Die Beklagte hat der Klägerin auch die Kosten des Revisionsverfahrens zu erstatten.
Gründe
I
Die Klägerin ist die Witwe des den Folgen eines Verkehrsunfalls erlegenen Tischlergesellen Gerhard T (T.) aus Schulenburg a. d. Leine. Sie verlangt von der beklagten Norddeutschen Holz-Berufsgenossenschaft Hinterbliebenenrente.

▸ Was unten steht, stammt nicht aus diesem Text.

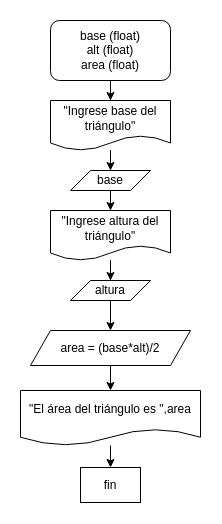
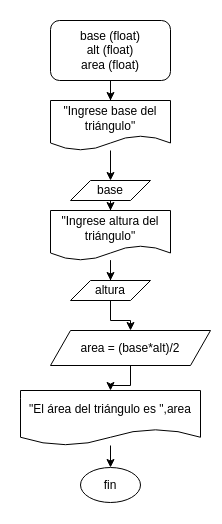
  <mxCell id="0" />
  <mxCell id="1" parent="0" />
  <mxCell id="2" value="" style="edgeStyle=orthogonalEdgeStyle;rounded=0;orthogonalLoop=1;jettySize=auto;html=1;" edge="1" parent="1" source="3" target="5"><mxGeometry relative="1" as="geometry" /></mxCell>
  <mxCell id="3" value="base (float)&lt;br&gt;alt (float)&lt;br&gt;area (float)" style="whiteSpace=wrap;html=1;rounded=1;" vertex="1" parent="1"><mxGeometry x="50" y="20" width="120" height="60" as="geometry" /></mxCell>
  <mxCell id="4" value="" style="edgeStyle=orthogonalEdgeStyle;rounded=0;orthogonalLoop=1;jettySize=auto;html=1;" edge="1" parent="1" source="5" target="7"><mxGeometry relative="1" as="geometry" /></mxCell>
  <mxCell id="5" value="&quot;Ingrese base del triángulo&quot;" style="shape=document;whiteSpace=wrap;html=1;boundedLbl=1;" vertex="1" parent="1"><mxGeometry x="50" y="100" width="120" height="50" as="geometry" /></mxCell>
  <mxCell id="6" value="" style="edgeStyle=orthogonalEdgeStyle;rounded=0;orthogonalLoop=1;jettySize=auto;html=1;" edge="1" parent="1" source="7" target="9"><mxGeometry relative="1" as="geometry" /></mxCell>
- <mxCell id="7" value="base" style="shape=parallelogram;perimeter=parallelogramPerimeter;whiteSpace=wrap;html=1;fixedSize=1;" vertex="1" parent="1"><mxGeometry x="70" y="170" width="80" height="20" as="geometry" /></mxCell>
+ <mxCell id="7" value="base" style="shape=parallelogram;perimeter=parallelogramPerimeter;whiteSpace=wrap;html=1;fixedSize=1;" vertex="1" parent="1"><mxGeometry x="70" y="180" width="80" height="20" as="geometry" /></mxCell>
  <mxCell id="8" value="" style="edgeStyle=orthogonalEdgeStyle;rounded=0;orthogonalLoop=1;jettySize=auto;html=1;" edge="1" parent="1" source="9" target="11"><mxGeometry relative="1" as="geometry" /></mxCell>
  <mxCell id="9" value="&quot;Ingrese altura del triángulo&quot;" style="shape=document;whiteSpace=wrap;html=1;boundedLbl=1;" vertex="1" parent="1"><mxGeometry x="50" y="210" width="120" height="50" as="geometry" /></mxCell>
  <mxCell id="10" value="" style="edgeStyle=orthogonalEdgeStyle;rounded=0;orthogonalLoop=1;jettySize=auto;html=1;" edge="1" parent="1" source="11" target="13"><mxGeometry relative="1" as="geometry" /></mxCell>
  <mxCell id="11" value="altura" style="shape=parallelogram;perimeter=parallelogramPerimeter;whiteSpace=wrap;html=1;fixedSize=1;" vertex="1" parent="1"><mxGeometry x="70" y="280" width="80" height="20" as="geometry" /></mxCell>
  <mxCell id="12" value="" style="edgeStyle=orthogonalEdgeStyle;rounded=0;orthogonalLoop=1;jettySize=auto;html=1;" edge="1" parent="1" source="13" target="15"><mxGeometry relative="1" as="geometry" /></mxCell>
- <mxCell id="13" value="area = (base*alt)/2" style="shape=parallelogram;perimeter=parallelogramPerimeter;whiteSpace=wrap;html=1;fixedSize=1;" vertex="1" parent="1"><mxGeometry x="30" y="330" width="160" height="35" as="geometry" /></mxCell>
+ <mxCell id="13" value="area = (base*alt)/2" style="shape=parallelogram;perimeter=parallelogramPerimeter;whiteSpace=wrap;html=1;fixedSize=1;" vertex="1" parent="1"><mxGeometry x="50" y="330" width="160" height="35" as="geometry" /></mxCell>
  <mxCell id="14" value="" style="edgeStyle=orthogonalEdgeStyle;rounded=0;orthogonalLoop=1;jettySize=auto;html=1;" edge="1" parent="1" source="15" target="16"><mxGeometry relative="1" as="geometry" /></mxCell>
  <mxCell id="15" value="&quot;El área del triángulo es &quot;,area" style="shape=document;whiteSpace=wrap;html=1;boundedLbl=1;" vertex="1" parent="1"><mxGeometry x="20" y="390" width="180" height="55" as="geometry" /></mxCell>
- <mxCell id="16" value="fin" style="whiteSpace=wrap;html=1;rounded=0;" vertex="1" parent="1"><mxGeometry x="80" y="467" width="60" height="35" as="geometry" /></mxCell>
+ <mxCell id="16" value="fin" style="ellipse;whiteSpace=wrap;html=1;" vertex="1" parent="1"><mxGeometry x="80" y="467" width="60" height="35" as="geometry" /></mxCell>
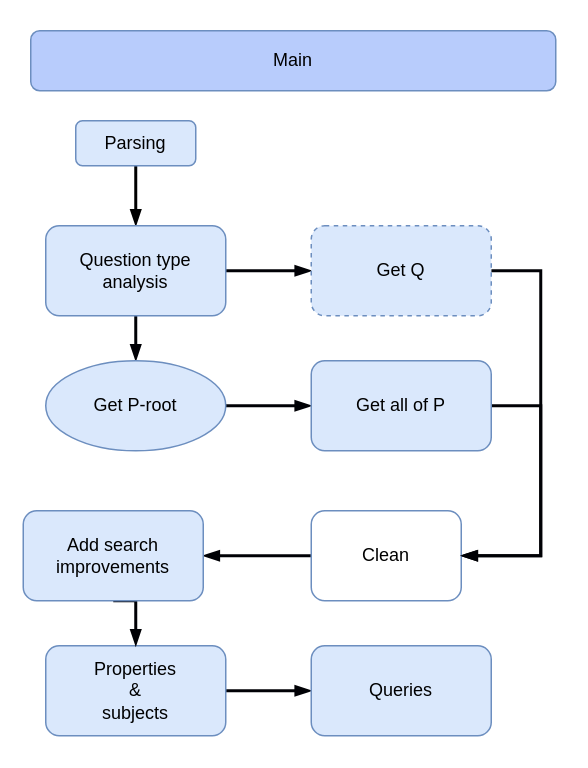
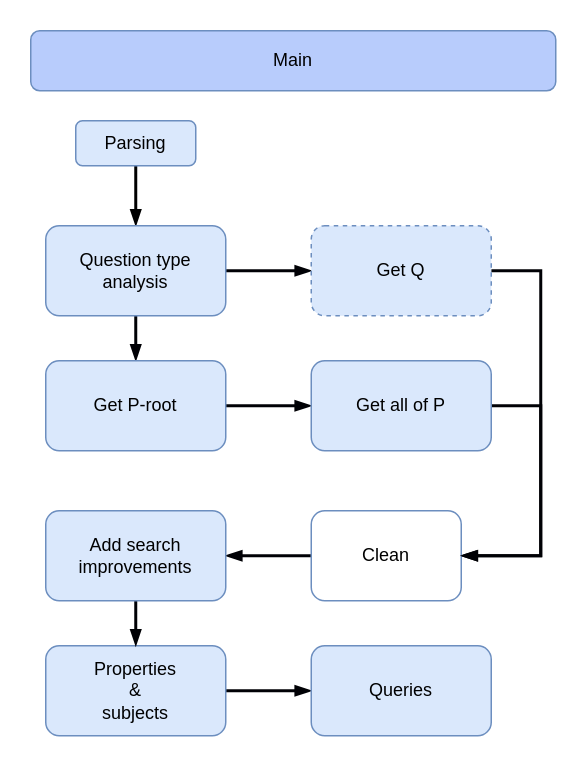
  <mxCell id="0" />
  <mxCell id="1" parent="0" />
  <mxCell id="2" style="edgeStyle=orthogonalEdgeStyle;rounded=0;orthogonalLoop=1;jettySize=auto;html=1;exitX=0.5;exitY=1;exitDx=0;exitDy=0;entryX=0.5;entryY=0;entryDx=0;entryDy=0;strokeWidth=2;endArrow=blockThin;endFill=1;" edge="1" parent="1" source="3" target="7"><mxGeometry relative="1" as="geometry" /></mxCell>
  <mxCell id="3" value="Parsing" style="rounded=1;whiteSpace=wrap;html=1;fillColor=#dae8fc;strokeColor=#6c8ebf;" vertex="1" parent="1"><mxGeometry x="50" y="80" width="80" height="30" as="geometry" /></mxCell>
  <mxCell id="4" value="Main" style="rounded=1;whiteSpace=wrap;html=1;strokeColor=#6c8ebf;fillColor=#B8CCFC;" vertex="1" parent="1"><mxGeometry x="20" y="20" width="350" height="40" as="geometry" /></mxCell>
  <mxCell id="5" style="edgeStyle=orthogonalEdgeStyle;rounded=0;orthogonalLoop=1;jettySize=auto;html=1;exitX=0.5;exitY=1;exitDx=0;exitDy=0;entryX=0.5;entryY=0;entryDx=0;entryDy=0;strokeColor=#000105;strokeWidth=2;endArrow=blockThin;endFill=1;" edge="1" parent="1" source="7" target="11"><mxGeometry relative="1" as="geometry" /></mxCell>
  <mxCell id="6" style="edgeStyle=orthogonalEdgeStyle;rounded=0;orthogonalLoop=1;jettySize=auto;html=1;exitX=1;exitY=0.5;exitDx=0;exitDy=0;entryX=0;entryY=0.5;entryDx=0;entryDy=0;strokeColor=#000105;strokeWidth=2;endArrow=blockThin;endFill=1;" edge="1" parent="1" source="7" target="9"><mxGeometry relative="1" as="geometry" /></mxCell>
  <mxCell id="7" value="Question type analysis" style="rounded=1;whiteSpace=wrap;html=1;fillColor=#dae8fc;strokeColor=#6c8ebf;" vertex="1" parent="1"><mxGeometry x="30" y="150" width="120" height="60" as="geometry" /></mxCell>
  <mxCell id="8" style="edgeStyle=orthogonalEdgeStyle;rounded=0;orthogonalLoop=1;jettySize=auto;html=1;exitX=1;exitY=0.5;exitDx=0;exitDy=0;entryX=1;entryY=0.5;entryDx=0;entryDy=0;strokeColor=#000105;strokeWidth=2;endArrow=blockThin;endFill=1;" edge="1" parent="1" source="9" target="13"><mxGeometry relative="1" as="geometry"><Array as="points"><mxPoint x="360" y="180" /><mxPoint x="360" y="370" /></Array></mxGeometry></mxCell>
  <mxCell id="9" value="Get Q" style="rounded=1;whiteSpace=wrap;html=1;fillColor=#dae8fc;strokeColor=#6c8ebf;dashed=1;" vertex="1" parent="1"><mxGeometry x="207" y="150" width="120" height="60" as="geometry" /></mxCell>
  <mxCell id="10" style="edgeStyle=orthogonalEdgeStyle;rounded=0;orthogonalLoop=1;jettySize=auto;html=1;exitX=1;exitY=0.5;exitDx=0;exitDy=0;entryX=0;entryY=0.5;entryDx=0;entryDy=0;strokeColor=#000105;strokeWidth=2;endArrow=blockThin;endFill=1;" edge="1" parent="1" source="11" target="15"><mxGeometry relative="1" as="geometry" /></mxCell>
- <mxCell id="11" value="Get P-root" style="ellipse;whiteSpace=wrap;html=1;fillColor=#dae8fc;strokeColor=#6c8ebf;" vertex="1" parent="1"><mxGeometry x="30" y="240" width="120" height="60" as="geometry" /></mxCell>
+ <mxCell id="11" value="Get P-root" style="rounded=1;whiteSpace=wrap;html=1;fillColor=#dae8fc;strokeColor=#6c8ebf;" vertex="1" parent="1"><mxGeometry x="30" y="240" width="120" height="60" as="geometry" /></mxCell>
  <mxCell id="12" style="edgeStyle=orthogonalEdgeStyle;rounded=0;orthogonalLoop=1;jettySize=auto;html=1;exitX=0;exitY=0.5;exitDx=0;exitDy=0;entryX=1;entryY=0.5;entryDx=0;entryDy=0;strokeColor=#000105;strokeWidth=2;endArrow=blockThin;endFill=1;" edge="1" parent="1" source="13" target="19"><mxGeometry relative="1" as="geometry" /></mxCell>
  <mxCell id="13" value="Clean" style="rounded=1;whiteSpace=wrap;html=1;fillColor=#ffffff;strokeColor=#6c8ebf;" vertex="1" parent="1"><mxGeometry x="207" y="340" width="100" height="60" as="geometry" /></mxCell>
  <mxCell id="14" style="edgeStyle=orthogonalEdgeStyle;rounded=0;orthogonalLoop=1;jettySize=auto;html=1;exitX=1;exitY=0.5;exitDx=0;exitDy=0;entryX=1;entryY=0.5;entryDx=0;entryDy=0;strokeColor=#000105;strokeWidth=2;endArrow=blockThin;endFill=1;" edge="1" parent="1" source="15" target="13"><mxGeometry relative="1" as="geometry"><Array as="points"><mxPoint x="360" y="270" /><mxPoint x="360" y="370" /></Array></mxGeometry></mxCell>
  <mxCell id="15" value="Get all of P" style="rounded=1;whiteSpace=wrap;html=1;fillColor=#dae8fc;strokeColor=#6c8ebf;" vertex="1" parent="1"><mxGeometry x="207" y="240" width="120" height="60" as="geometry" /></mxCell>
  <mxCell id="16" style="edgeStyle=orthogonalEdgeStyle;rounded=0;orthogonalLoop=1;jettySize=auto;html=1;exitX=1;exitY=0.5;exitDx=0;exitDy=0;strokeColor=#000105;strokeWidth=2;endArrow=blockThin;endFill=1;" edge="1" parent="1" source="17" target="20"><mxGeometry relative="1" as="geometry"><mxPoint x="210" y="460" as="targetPoint" /></mxGeometry></mxCell>
  <mxCell id="17" value="Properties &lt;br&gt;&amp;amp; &lt;br&gt;subjects" style="rounded=1;whiteSpace=wrap;html=1;fillColor=#dae8fc;strokeColor=#6c8ebf;" vertex="1" parent="1"><mxGeometry x="30" y="430" width="120" height="60" as="geometry" /></mxCell>
  <mxCell id="18" style="edgeStyle=orthogonalEdgeStyle;rounded=0;orthogonalLoop=1;jettySize=auto;html=1;exitX=0.5;exitY=1;exitDx=0;exitDy=0;entryX=0.5;entryY=0;entryDx=0;entryDy=0;strokeColor=#000105;strokeWidth=2;endArrow=blockThin;endFill=1;" edge="1" parent="1" source="19" target="17"><mxGeometry relative="1" as="geometry" /></mxCell>
- <mxCell id="19" value="Add search improvements" style="rounded=1;whiteSpace=wrap;html=1;fillColor=#dae8fc;strokeColor=#6c8ebf;" vertex="1" parent="1"><mxGeometry x="15" y="340" width="120" height="60" as="geometry" /></mxCell>
+ <mxCell id="19" value="Add search improvements" style="rounded=1;whiteSpace=wrap;html=1;fillColor=#dae8fc;strokeColor=#6c8ebf;" vertex="1" parent="1"><mxGeometry x="30" y="340" width="120" height="60" as="geometry" /></mxCell>
  <mxCell id="20" value="Queries" style="rounded=1;whiteSpace=wrap;html=1;fillColor=#dae8fc;strokeColor=#6c8ebf;" vertex="1" parent="1"><mxGeometry x="207" y="430" width="120" height="60" as="geometry" /></mxCell>
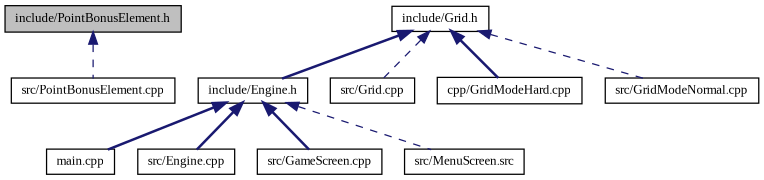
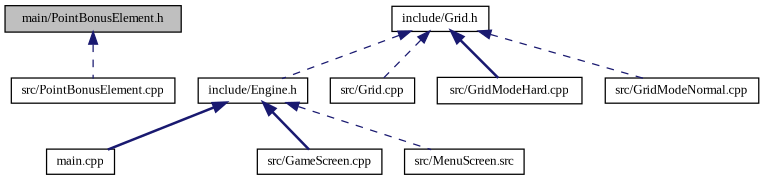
  digraph {
    fontname="Liberation Serif"
    node [color=black fillcolor=white fontname="Liberation Serif" fontsize=10 shape=record style=filled]
    edge [color=midnightblue dir=back fontname="Liberation Serif" fontsize=10 labelfontname=Helvetica labelfontsize=10 style=bold]
-   n1 [fillcolor=grey75 fontcolor=black height=0.2 label="include/PointBonusElement.h" width=0.4]
+   n1 [fillcolor=grey75 fontcolor=black height=0.2 label="main/PointBonusElement.h" width=0.4]
    n2 [height=0.2 label="src/PointBonusElement.cpp" width=0.4]
    n3 [height=0.2 label="include/Grid.h" width=0.4]
    n4 [height=0.2 label="include/Engine.h" width=0.4]
    n5 [height=0.2 label="src/Grid.cpp" width=0.4]
-   n6 [height=0.2 label="cpp/GridModeHard.cpp" width=0.4]
+   n6 [height=0.2 label="src/GridModeHard.cpp" width=0.4]
    n7 [height=0.2 label="src/GridModeNormal.cpp" width=0.4]
    n8 [height=0.2 label="main.cpp" width=0.4]
-   n9 [height=0.2 label="src/Engine.cpp" width=0.4]
    n10 [height=0.2 label="src/GameScreen.cpp" width=0.4]
    n11 [height=0.2 label="src/MenuScreen.src" width=0.4]
    n1 -> n2 [style=dashed]
-   n3 -> n4
+   n3 -> n4 [style=dashed]
    n3 -> n5 [style=dashed]
    n3 -> n6
    n3 -> n7 [style=dashed]
    n4 -> n8
-   n4 -> n9
    n4 -> n10
    n4 -> n11 [style=dashed]
  }
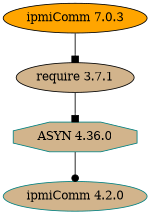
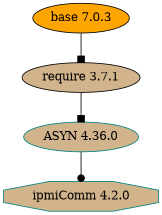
  digraph {
    node [color=black fillcolor=tan shape=ellipse style=filled]
    edge [arrowhead=box]
-   n1 [fillcolor=orange label="ipmiComm 7.0.3"]
+   n1 [fillcolor=orange label="base 7.0.3"]
    n2 [label="require 3.7.1"]
-   n3 [color=teal label="ASYN 4.36.0" shape=octagon]
-   n4 [color=teal label="ipmiComm 4.2.0"]
+   n3 [color=teal label="ASYN 4.36.0"]
+   n4 [color=teal label="ipmiComm 4.2.0" shape=octagon]
    n1 -> n2
    n2 -> n3
    n3 -> n4 [arrowhead=dot]
  }
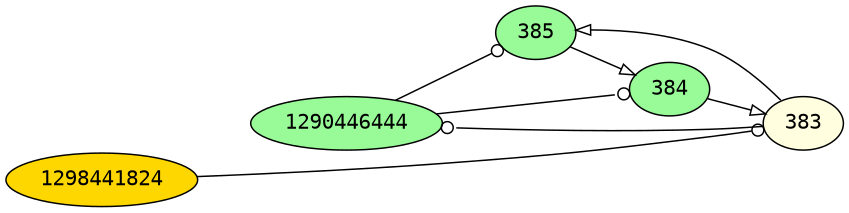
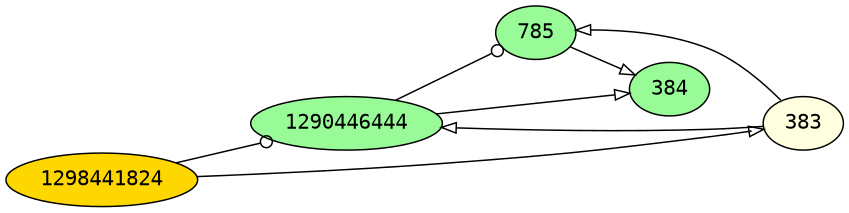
  strict digraph {
    fontname="DejaVu Sans Mono"
    rankdir=LR
    node [fillcolor=palegreen fontname="DejaVu Sans Mono" style=filled]
    edge [arrowhead=onormal fontname="DejaVu Sans Mono"]
    n1 [fillcolor=gold label=1298441824]
    1290446444
    383 [fillcolor=lightyellow]
-   385
+   385 [label=785]
    384
-   n1 -> 383 [arrowhead=odot]
+   n1 -> 1290446444 [arrowhead=odot]
+   n1 -> 383
    1290446444 -> 385 [arrowhead=odot]
-   1290446444 -> 384 [arrowhead=odot]
-   383 -> 1290446444 [arrowhead=odot]
+   1290446444 -> 384
+   383 -> 1290446444
    383 -> 385
    385 -> 384
-   384 -> 383
  }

T. wurde von dem Unfall am 25. März 1961 gegen 21 Uhr betroffen. Er befand sich mit seinem Personenkraftwagen (Volkswagen) auf der Heimfahrt nach einem zwölfstündigen Arbeitstag. Er war in einer Tischlerei in Hannover beschäftigt. Die Fahrt zwischen Schulenburg und Hannover legte er regelmäßig in seinem Volkswagen zurück. Mit ihm fuhr meist sein Schwager Willi D, der in derselben Tischlerei arbeitete. T. besaß den Führerschein der Klasse IV. Den Führerschein der Klasse III wollte er erwerben, hatte aber am 3. Januar 1961 die Fahrprüfung dafür nicht bestanden, weil er "in grober Weise die Vorfahrt im Stadtverkehr verletzt" hatte. Mit dem Führerschein der Klasse IV, den er seit Dezember 1951 besaß, hatte er früher ein Goggomobil 250 ccm) gefahren. Am 25. März 1961, einem Sonnabend hatten T. und D von Mittag an bei der Arbeit Schnaps getrunken. T. hatte schätzungsweise 11 Glas genossen. Gegen 19.30 Uhr trat er mit seinem Schwager die Heimfahrt an; sie fuhren zunächst in die D.-straße in Hannover, um einen früheren Arbeitskameraden, der sich am Nachmittag besuchsweise in der Tischlerei aufgehalten und mit ihnen getrunken hatte, nach Hause zu bringen. In dieser Straße kehrten sie in eine Gastwirtschaft ein. T. trank noch zwei, möglicherweise auch drei Glas Schnaps. Gegen 20.15 Uhr setzten sie die Heimfahrt fort. T. saß am Steuer. Hinter dem Ort Pattensen erhöhte er die Geschwindigkeit auf 100 bis 110 km/st. In einer leichten Rechtskurve geriet der Wagen bei dieser Geschwindigkeit auf den linken Grünstreifen, wurde auf den rechten Grünstreifen zurückgeschleudert, streifte zwei Bäume und überschlug sich. T. wurde aus dem Wagen geschleudert und erlitt schwere Kopfverletzungen. D wurde leicht verletzt. Die Auswertung einer um 23.15 Uhr von T. entnommenen Blutprobe durch das Institut für gerichtliche Medizin in Göttingen ergab einen Blutalkoholgehalt von 0,27 0 / 00 , zurückgerechnet auf den Unfallzeitpunkt einen Alkoholwert von mindestens 0,57 0 / 00 . T. erlag seinen Verletzungen um 23.30 Uhr, ohne das Bewußtsein wiedererlangt zu haben. Bei D wurde für die Unfallzeit ein Blutalkoholgehalt von 0,73 0 / 00 errechnet.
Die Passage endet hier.